When Were Speedometers First Used?
Automobile manufacturers first included Speedometers as standard equipment in 1910 as the need to limit drivers’ speeds started to become an issue in society. Prior to this, they were an expensive option to include with a car and were not widely used. The best known speedometer supplier from this time period was OSA, which first made the devices in 1923 and did not change their primary design for more than six decades.
What Types of Speedometer Are There?
There are two types of speedometers on the market: electronic and mechanical. The first all electronic speedometer appeared on the market in 1993, but the mechanical version is the one most commonly found in automobiles. Most people still refer to mechanical speedometers as the Eddy-Current speedometer, their original name.
How Does the Eddy-Current Speedometer Work?
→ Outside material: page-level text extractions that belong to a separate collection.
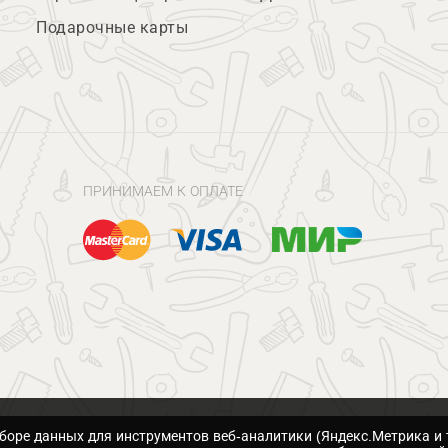
Подарочные карты
ПРИНИМАЕМ К ОПЛАТЕ
сборе данных для инструментов веб-аналитики (Яндекс.Метрика и 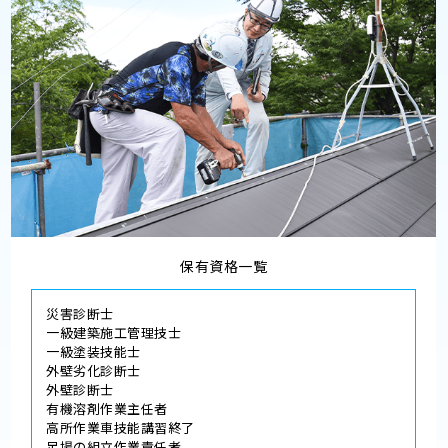
保有資格一覧
災害診断士
一級建築施工管理技士
一級塗装技能士
外壁劣化診断士
外壁診断士
有機溶剤作業主任者
高所作業車技能講習終了
足場の組立作業責任者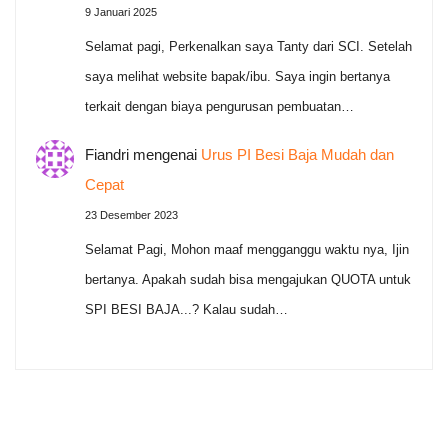
9 Januari 2025
Selamat pagi, Perkenalkan saya Tanty dari SCI. Setelah
saya melihat website bapak/ibu. Saya ingin bertanya
terkait dengan biaya pengurusan pembuatan…
Fiandri
mengenai
Urus PI Besi Baja Mudah dan
Cepat
23 Desember 2023
Selamat Pagi, Mohon maaf mengganggu waktu nya, Ijin
bertanya. Apakah sudah bisa mengajukan QUOTA untuk
SPI BESI BAJA...? Kalau sudah…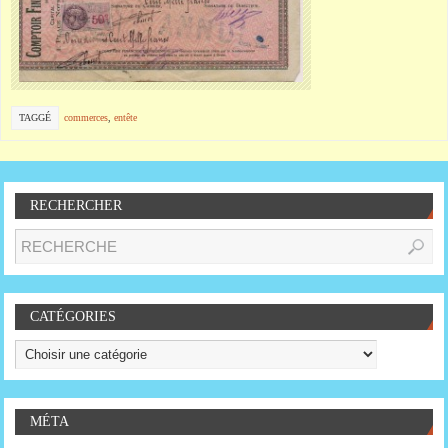
TAGGÉ
commerces
,
entête
RECHERCHER
CATÉGORIES
MÉTA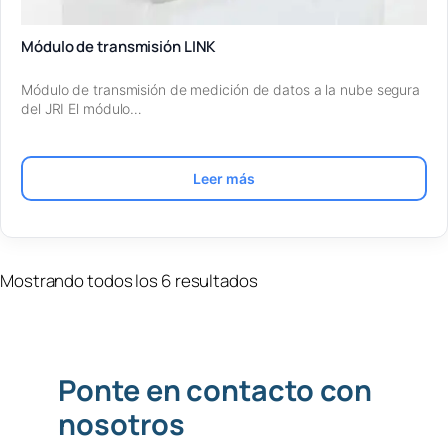
Módulo de transmisión LINK
Módulo de transmisión de medición de datos a la nube segura
del JRI El módulo…
Leer más
Mostrando todos los 6 resultados
Ponte en contacto con
nosotros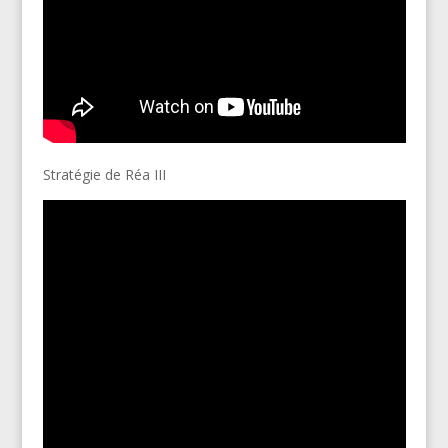
Stratégie de Réa III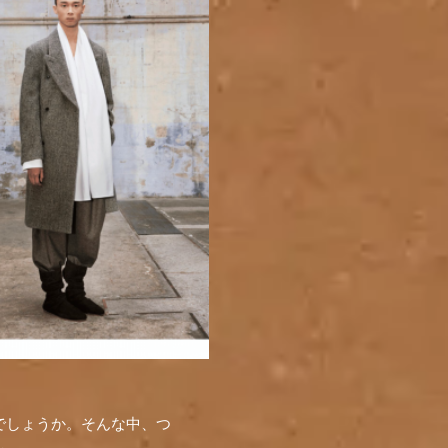
でしょうか。そんな中、つ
Speedometers must be able to measure the rotational speed of automobile’s transmission or wheels and then transmit this information to a gauge or other component. Most speedometers take their measurements from the vehicle’s transmission via the drive cable. The drive cable is made up of a number of coil springs that are wrapped around a mandrel or center wire. The cable can be bent as it is run from the transmission to the main instrument cluster that has a visual display of the speedometer. The spiral gear attaches the drive cable to a permanent magnet that sits in the speed cup. A hairspring attaches the speed cup to the speedometer needle, which the automobile driver can see. As the magnet in the system spins, it creates a rotating magnetic field that acts on the speed cup, creating eddie currents to flow inside of the cup. These currents then create a drag torque that does work on the speed cup, which causes the attached needle to turn in the turning magnetic field’s direction. The speedometer needle comes to rest when the hairspring’s opposing force balances the force that the magnet created. As the automobile’s speed increases or decreases, the magnet rotates faster or slower respectively, and moves the needle accordingly.
How Are Speedometers Calibrated?
A speedometer has to be calibrated in order to ensure that the magnetic field torque accurately reads or displays the speed of the vehicle. It must take into account the gear ratio of the drive cable, diameter of the tires, and drive ratio in the differential. If any of these factors are changed on an automobile, the speedometer must be calibrated. The automobile manufacturer usually calibrates speedometers at the factory, with car owners manipulating the permanent magnet or hairspring (depending on the car model and vehicle modifications) to complete the task. Normally, the easiest way to calibrate the speedometer is to modify the magnetic field’s strength, which requires an electromagnet to adjust to match the input from the device’s drive cable.